Monday, November 06, 2006

Macias v. County of Los Angeles (Cal. Ct. App. - Oct. 27, 2006)

It's been a fairly lazy November for the California judiciary thus far. Perhaps everyone's focused on the election; and, in some cases, on their own retention.

But that simply allows us to revisit the quality manner in which our government sometimes treats its citizens. Let's see, for example, what happens to Trinidad Macias at the hands of
Los Angeles County Sheriff’s Department in this case:

"At approximately 5:00 a.m. on August 28, 2002, Macias was praying the rosary as he sat on the toilet in his home in Pico Rivera, California. Macias, then a 60-year-old retired college professor, has 90 percent hearing loss in both ears and was not wearing his hearing aid at the time. He was dressed in only a t-shirt, with no clothing below the waist.

Macias felt a rumbling sensation under his feet that felt like an earthquake, and then three deputies wearing combat-type clothing burst into the bathroom with their guns drawn. Macias pointed to his ears to try to indicate that he was deaf.

The deputies pulled Macias off the toilet, threw him to the floor, and dragged him outside, striking his shoulder against the wall in the process. Once outside, he was guarded by another deputy. Macias was forced to stand in his driveway wearing nothing but a t-shirt, with his genitals exposed, under guard and unable to reenter his house to get more clothing or his hearing aid, for roughly one hour.

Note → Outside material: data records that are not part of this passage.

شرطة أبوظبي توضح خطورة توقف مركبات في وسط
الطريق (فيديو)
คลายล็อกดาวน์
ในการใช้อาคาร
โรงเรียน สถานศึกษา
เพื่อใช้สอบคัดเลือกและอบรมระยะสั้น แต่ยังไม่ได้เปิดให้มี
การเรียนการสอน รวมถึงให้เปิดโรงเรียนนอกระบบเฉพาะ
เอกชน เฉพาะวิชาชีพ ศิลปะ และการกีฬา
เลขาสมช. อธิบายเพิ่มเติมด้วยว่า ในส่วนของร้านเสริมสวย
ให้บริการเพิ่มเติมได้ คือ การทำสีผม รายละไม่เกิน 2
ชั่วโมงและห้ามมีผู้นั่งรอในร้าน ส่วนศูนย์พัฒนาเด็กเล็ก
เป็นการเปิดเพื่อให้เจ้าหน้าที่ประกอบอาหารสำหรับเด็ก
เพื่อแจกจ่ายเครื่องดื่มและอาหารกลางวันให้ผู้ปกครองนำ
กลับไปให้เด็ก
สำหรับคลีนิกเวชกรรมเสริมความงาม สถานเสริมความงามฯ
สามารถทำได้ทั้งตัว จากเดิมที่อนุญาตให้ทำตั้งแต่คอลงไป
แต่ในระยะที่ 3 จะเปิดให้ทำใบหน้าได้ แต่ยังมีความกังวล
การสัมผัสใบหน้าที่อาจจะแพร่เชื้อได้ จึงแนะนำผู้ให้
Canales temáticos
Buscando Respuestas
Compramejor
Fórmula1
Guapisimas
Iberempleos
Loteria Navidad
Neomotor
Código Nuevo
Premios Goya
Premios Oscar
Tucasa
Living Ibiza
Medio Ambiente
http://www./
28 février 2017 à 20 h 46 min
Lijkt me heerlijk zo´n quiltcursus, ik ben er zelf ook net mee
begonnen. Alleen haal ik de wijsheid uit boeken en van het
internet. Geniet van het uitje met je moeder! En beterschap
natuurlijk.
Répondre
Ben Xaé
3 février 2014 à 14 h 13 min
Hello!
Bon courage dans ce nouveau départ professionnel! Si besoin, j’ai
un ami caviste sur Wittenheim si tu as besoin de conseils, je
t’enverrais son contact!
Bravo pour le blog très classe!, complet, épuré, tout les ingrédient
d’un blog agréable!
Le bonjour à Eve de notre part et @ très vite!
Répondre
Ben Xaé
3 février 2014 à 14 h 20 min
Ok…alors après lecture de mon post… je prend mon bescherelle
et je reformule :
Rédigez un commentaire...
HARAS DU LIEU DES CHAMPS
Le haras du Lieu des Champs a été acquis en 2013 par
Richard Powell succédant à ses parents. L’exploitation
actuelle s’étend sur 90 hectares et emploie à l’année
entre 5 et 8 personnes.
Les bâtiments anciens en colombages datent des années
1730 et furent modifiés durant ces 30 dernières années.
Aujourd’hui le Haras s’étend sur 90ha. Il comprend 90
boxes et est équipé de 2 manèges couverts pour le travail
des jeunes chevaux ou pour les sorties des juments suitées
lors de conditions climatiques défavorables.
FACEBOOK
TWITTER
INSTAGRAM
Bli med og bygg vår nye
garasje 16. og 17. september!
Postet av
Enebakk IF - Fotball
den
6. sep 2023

It took the deputies only about four minutes, however, to determine that there were no safety threats within Macias’ home. Because of Macias’ sparse clothing, it was immediately apparent that Macias himself was not a safety threat."

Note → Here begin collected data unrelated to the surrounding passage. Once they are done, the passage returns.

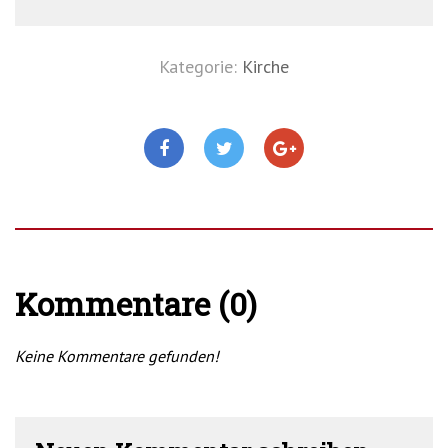
Kategorie:
Kirche
Kommentare (0)
Keine Kommentare gefunden!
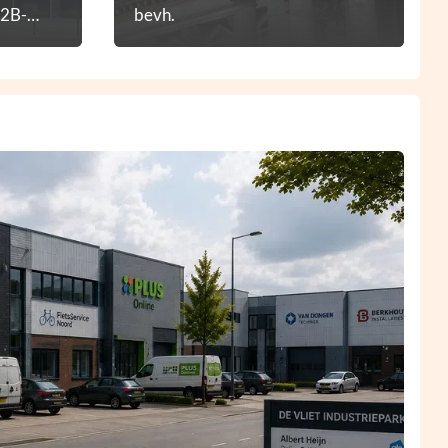
B2B-
bevh.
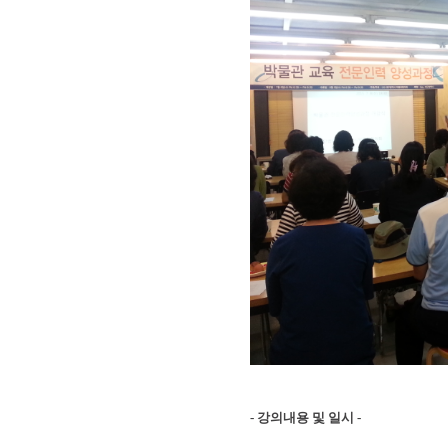
- 강의내용 및 일시 -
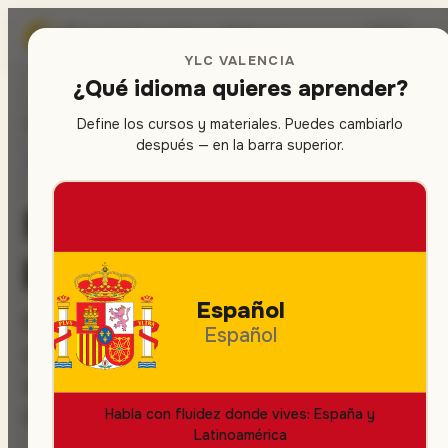
Escuela de
inglés
en Valencia
🇪🇸
▾
YLC VALENCIA
¿Qué idioma quieres aprender?
Define los cursos y materiales. Puedes cambiarlo
Inicio
/
Método
después — en la barra superior.
CURSOS DE INGLÉS
CÓMO ENSEÑAMOS
Método comunicativo
para inglés
Español
El inglés es una herramienta de trabajo y de
Español
comunicación global. Foco en fluidez,
vocabulario profesional y preparación
Habla con fluidez donde vives: España y
Cambridge/IELTS.
Latinoamérica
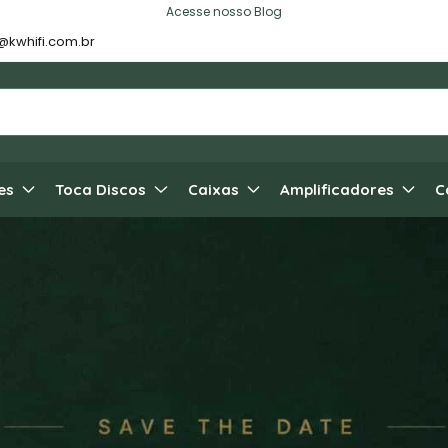
Acesse nosso Blog
@kwhifi.com.br
es
Toca Discos
Caixas
Amplificadores
C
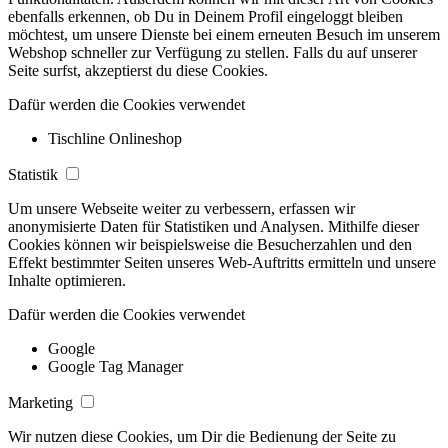
ebenfalls erkennen, ob Du in Deinem Profil eingeloggt bleiben
möchtest, um unsere Dienste bei einem erneuten Besuch im unserem
Webshop schneller zur Verfügung zu stellen. Falls du auf unserer
Seite surfst, akzeptierst du diese Cookies.
Dafür werden die Cookies verwendet
Tischline Onlineshop
Statistik
Um unsere Webseite weiter zu verbessern, erfassen wir
anonymisierte Daten für Statistiken und Analysen. Mithilfe dieser
Cookies können wir beispielsweise die Besucherzahlen und den
Effekt bestimmter Seiten unseres Web-Auftritts ermitteln und unsere
Inhalte optimieren.
Dafür werden die Cookies verwendet
Google
Google Tag Manager
Marketing
Wir nutzen diese Cookies, um Dir die Bedienung der Seite zu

Why drag a half-naked 60-year old man praying the rosary on his toilet into the street at gunpoint and display him in public for more than an hour? Because "[a] confidential informant had told [police] that Steve Hernandez, a reputed member of the Pico Nuevo street gang, lived
in the garage at Macias’ home [and] [a]ccording to the informant, [] sold methamphetamines from Macias’ garage without Macias’ knowledge and also stored weapons either in the garage or under the house."


Not that it matters, but they found neither drugs nor guns in the house. But, hey, that rosary could easily have been used as a weapon.